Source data
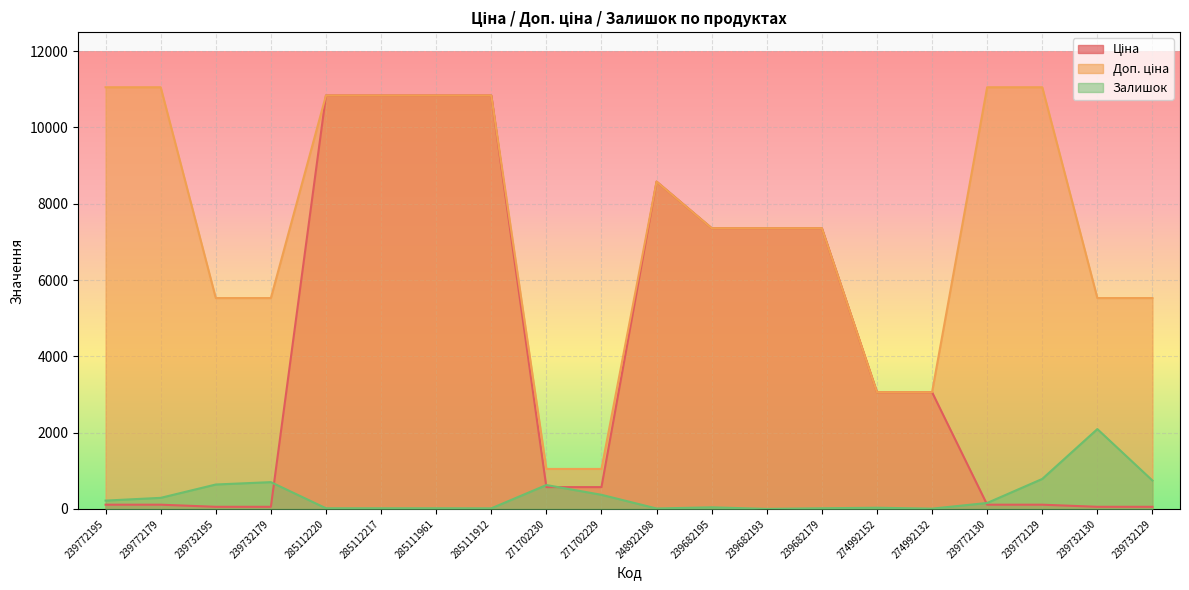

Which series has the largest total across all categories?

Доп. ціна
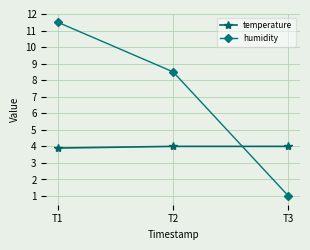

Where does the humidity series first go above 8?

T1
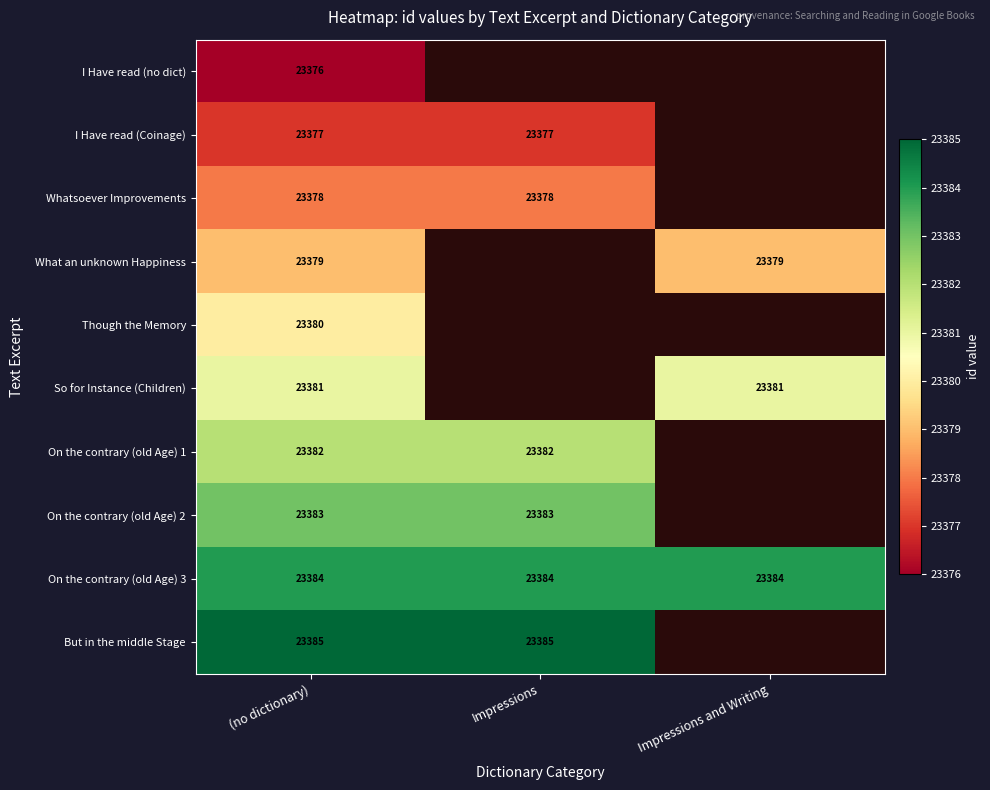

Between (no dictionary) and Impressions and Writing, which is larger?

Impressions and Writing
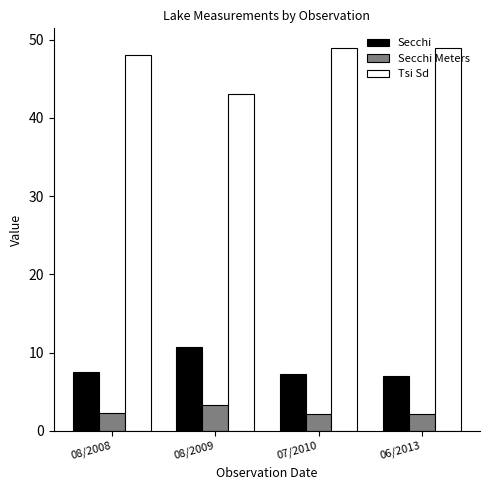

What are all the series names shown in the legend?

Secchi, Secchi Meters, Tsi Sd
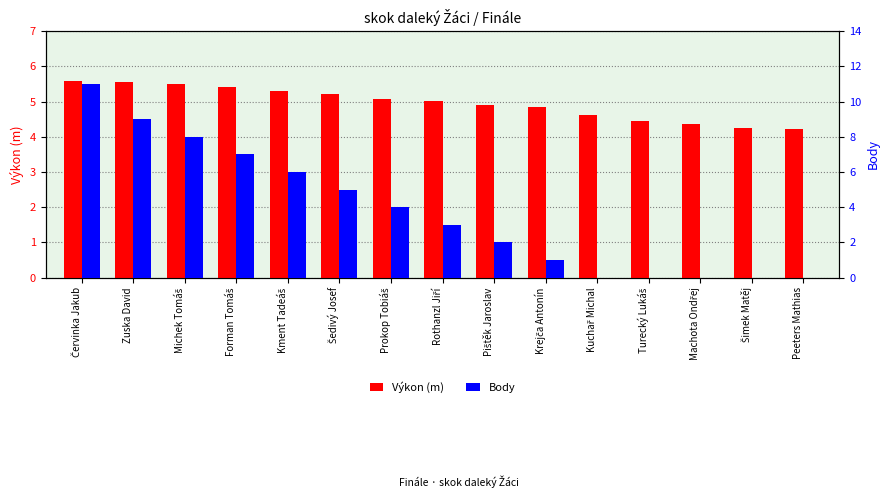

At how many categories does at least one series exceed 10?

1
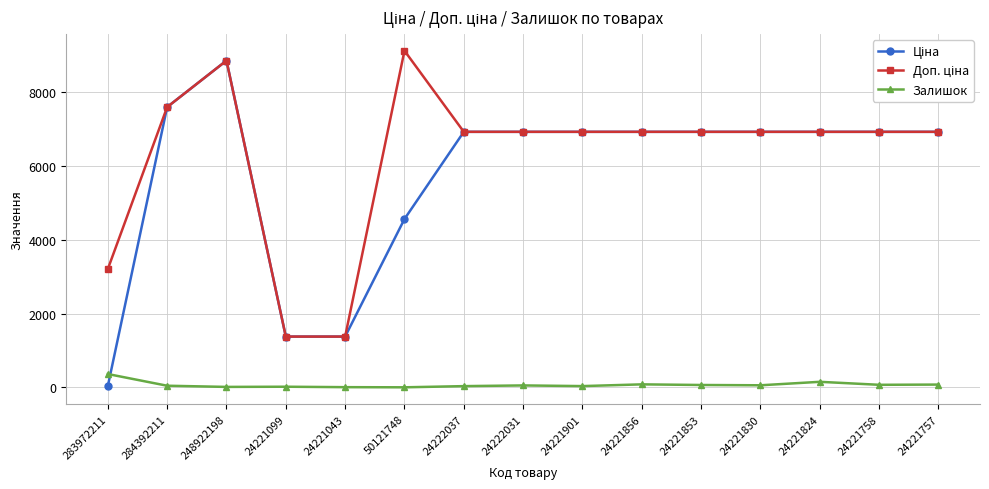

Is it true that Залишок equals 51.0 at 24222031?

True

- [TASK DIRECTIONS]:
Gather every line from the rows above that contains the word "series", matching case exactly, and copy each one out in full.

- [ANSWER TO THIS EXERCISE]:
Which series has the largest total across all categories?
Where does the humidity series first go above 8?
What are all the series names shown in the legend?
At how many categories does at least one series exceed 10?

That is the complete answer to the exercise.